Bed Bath & Beyond has signed an agreement to acquire Tokens.com as part of a push into real estate finance and tokenized real-world assets. The platform will combine traditional financial products with blockchain-based infrastructure.
According to a company announcement, Tokens.com will become a wholly owned subsidiary. The platform is expected to aggregate traditional and tokenized assets into a single interface.
Users will be able to view ownership, estimated values, and available liquidity options. The platform will also support issuer-led tokenization, asset-backed lending, and access to cryptocurrencies.
Capital markets functions will run on tZERO, another blockchain business the company owns. Mortgage products will be provided through partners like Figure Technologies.
The company said users will be able to receive funds in cash or cryptocurrencies, including stablecoins. The platform is expected to become operational by mid-2026, subject to closing conditions.
Bed Bath & Beyond filed for Chapter 11 bankruptcy in April 2023 after years of declining sales.

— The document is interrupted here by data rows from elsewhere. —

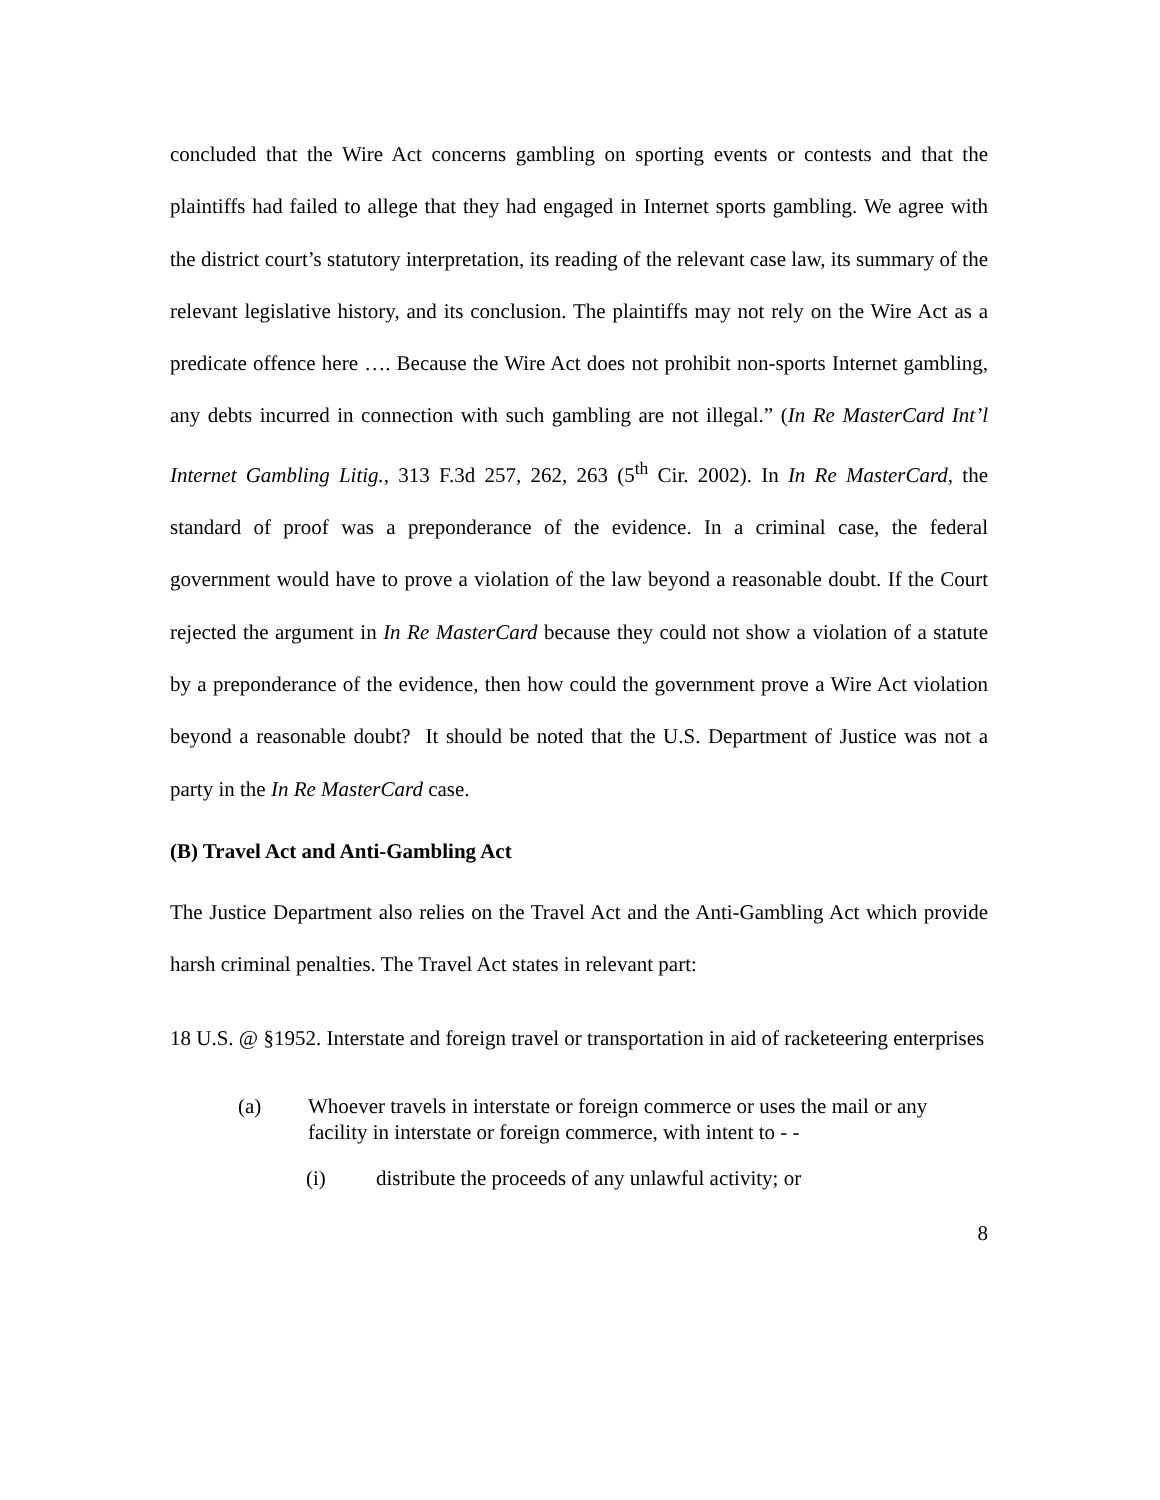concluded that the Wire Act concerns gambling on sporting events or contests and that the plaintiffs had failed to allege that they had engaged in Internet sports gambling. We agree with the district court’s statutory interpretation, its reading of the relevant case law, its summary of the relevant legislative history, and its conclusion. The plaintiffs may not rely on the Wire Act as a predicate offence here …. Because the Wire Act does not prohibit non-sports Internet gambling, any debts incurred in connection with such gambling are not illegal.” (In Re MasterCard Int’l Internet Gambling Litig., 313 F.3d 257, 262, 263 (5<sup>th</sup> Cir. 2002). In In Re MasterCard, the standard of proof was a preponderance of the evidence. In a criminal case, the federal government would have to prove a violation of the law beyond a reasonable doubt. If the Court rejected the argument in In Re MasterCard because they could not show a violation of a statute by a preponderance of the evidence, then how could the government prove a Wire Act violation beyond a reasonable doubt? It should be noted that the U.S. Department of Justice was not a party in the In Re MasterCard case.
(B) Travel Act and Anti-Gambling Act
The Justice Department also relies on the Travel Act and the Anti-Gambling Act which provide harsh criminal penalties. The Travel Act states in relevant part:
18 U.S. @ §1952. Interstate and foreign travel or transportation in aid of racketeering enterprises
(a) Whoever travels in interstate or foreign commerce or uses the mail or any facility in interstate or foreign commerce, with intent to - -
(i) distribute the proceeds of any unlawful activity; or
8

Its brand was later acquired by Overstock, which rebranded itself as Beyond Inc.
This expansion into tokenized RWAs follows a broader industry trend. More companies and financial platforms are adopting onchain financial infrastructure.
For example, Telegram recently enabled access to tokenized U.S. stocks through a partnership. Other firms like ETHZilla have also expanded into RWA tokenization through onchain credit deals.
According to data from RWA.xyz, the tokenized real-world asset market has grown to about $24.2 billion. This marks an increase of nearly 300% from roughly $6.1 billion a year earlier.